With houses and condos selling at higher prices, first-time buyers are also finding it difficult to obtain financing, Pappas said.
“To get financing, you can only have 45 percent, maybe 50 percent, of your gross income going to house payments, which includes principal, interest, taxes and insurance,” Pappas said. “Your income determines your ability to get a home.”
As average home prices hit the $500,000 range, first-time buyers are taking a pause. “That is a dilemma in this marketplace,” Pappas said. “If you take a house that was $400,000 two, three years ago, and now it is $550,000, that takes a lot of people out of the market.”
Anna Beltran, a senior vice president with Hamilton Home Loans, said lenders have increased loan limits to keep up with rising home prices. In the third quarter of 2021, loan limits rose 18 percent compared to the same period the previous year, Beltran said.
“The FHA loan limit increased to $420,680, and the limit for conforming loans went up to $647,000,” Beltran said. “Banks are trying to keep up with the inflation in home prices. A lot of it has to do with markets like Florida that are experiencing higher-than-average prices.”
Lenders are also offering programs that reduce fees and closing costs, she said. “We have a program at Hamilton for veterans that we are now offering to teachers, first responders and other middle-class workers that gives them a huge reduction for the cost of a new mortgage,” Beltran said.
A potential slowdown
Bankers expect the Federal Reserve to raise interest rates multiple times this year, which could slow down the housing market. Mortgage rates remain near historic lows, with a 30-year fixed-rate mortgage averaging 3.7 percent and a 15-year fixed-rate mortgage averaging about 3 percent, according to published reports.

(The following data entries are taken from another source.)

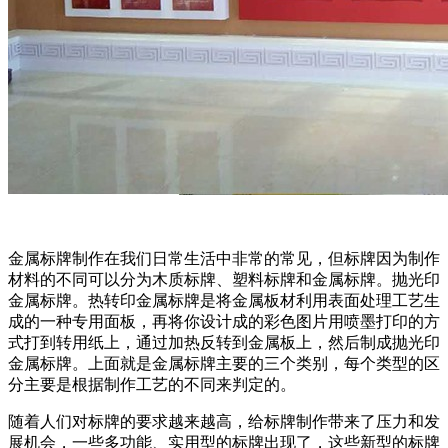
金属标牌制作在我们日常生活中非常的常见，但标牌因为制作
材料的不同可以分为木质标牌、塑料标牌和金属标牌。抛光印
金属标牌。热转印金属标牌是将金属板材利用表面处理工艺生
成的一种专用面板，再将你设计成的彩色图片用喷墨打印的方
式打到转用纸上，通过加热反转到金属板上，然后制成抛光印
金属标牌。上面就是金属标牌主要的三个类别，每个类型的区
分主要是根据制作工艺的不同来判定的。
随着人们对标牌的要求越来越高，给标牌制作带来了压力和发
展机会，一些多功能、实用型的标牌出现了，这些新型的标牌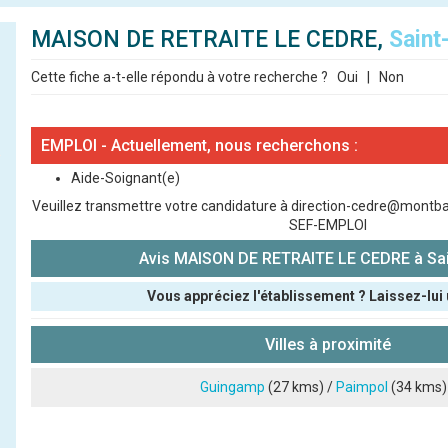
MAISON DE RETRAITE LE CEDRE,
Saint
Cette fiche a-t-elle répondu à votre recherche ?
Oui
|
Non
EMPLOI - Actuellement, nous recherchons :
Aide-Soignant(e)
Veuillez transmettre votre candidature à direction-cedre@montbarei
SEF-EMPLOI
Avis MAISON DE RETRAITE LE CEDRE à Sai
Vous appréciez l'établissement ? Laissez-lui 
Pseudo :
Villes à proximité
Note que vous souhaitez attribuer :
Guingamp
(27 kms) /
Paimpol
(34 kms)
Antispam - Combien font 7x4 (en chiffres) :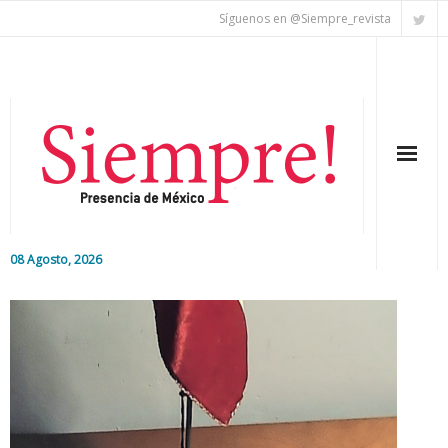
Síguenos en @Siempre_revista
08 Agosto, 2026
Inicio
Editorial
Nacional
Colaboradores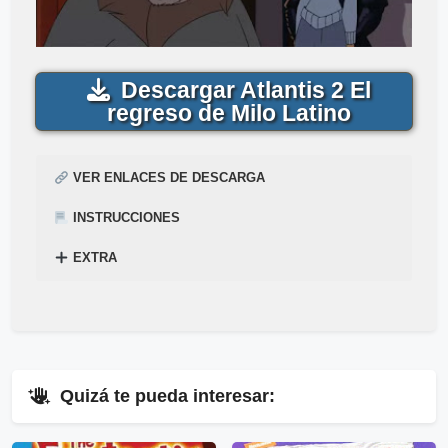
Descargar Atlantis 2 El
regreso de Milo Latino
VER ENLACES DE DESCARGA
INSTRUCCIONES
EXTRA
¿
Acabas de encontrar,
Cómo descargar para ver la película
Atlantis 2 El regreso de
Mega
–
Mediafire
Gratis
Milo Gratis
? Mira el siguiente tutorial explicado en el
en
1-Link
por
Mega
y
Mediafire
.
siguiente enlace
▷
Pincha Aquí
.
⇓
Quizá te pueda interesar:
▷
Enlaces Públicos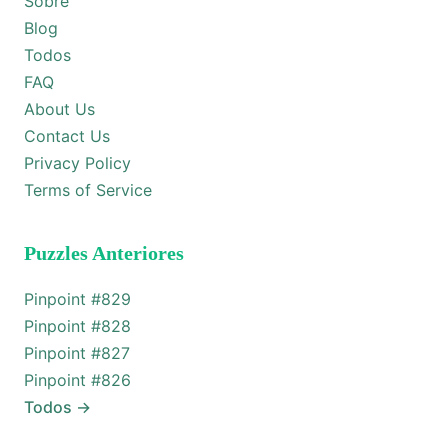
Sobre
Blog
Todos
FAQ
About Us
Contact Us
Privacy Policy
Terms of Service
Puzzles Anteriores
Pinpoint #
829
Pinpoint #
828
Pinpoint #
827
Pinpoint #
826
Todos
→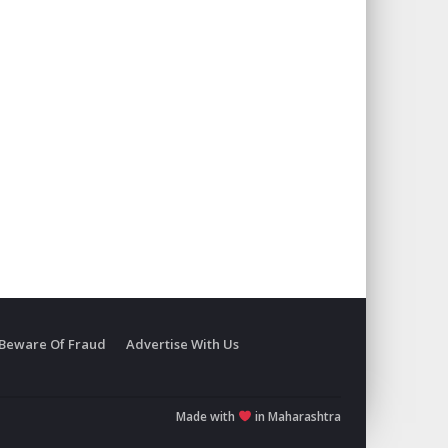
Beware Of Fraud
Advertise With Us
Made with
in Maharashtra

If the Fed hikes interest rates by 1 percent by the end of 2022, it would affect mortgage rates and home prices, according to Beltran.
“Obviously, when rates go up, it tends to slow down that upward pressure on home values,” Beltran said. “With a projected rate of 4 percent, we will see a slowdown in these average home prices.”
Berkshire Hathaway’s Shuffield concurred that a higher interest rate could play a role in stabilizing prices, since it would affect a buyer’s purchasing power.
“For every 1 percent rate increase, a buyer’s borrowing power decreases by a little over 11 percent,” Shuffield said. “If the rate goes up [to] 4 percent, a buyer could lose the ability to borrow $500,000, because they can’t afford a higher payment.”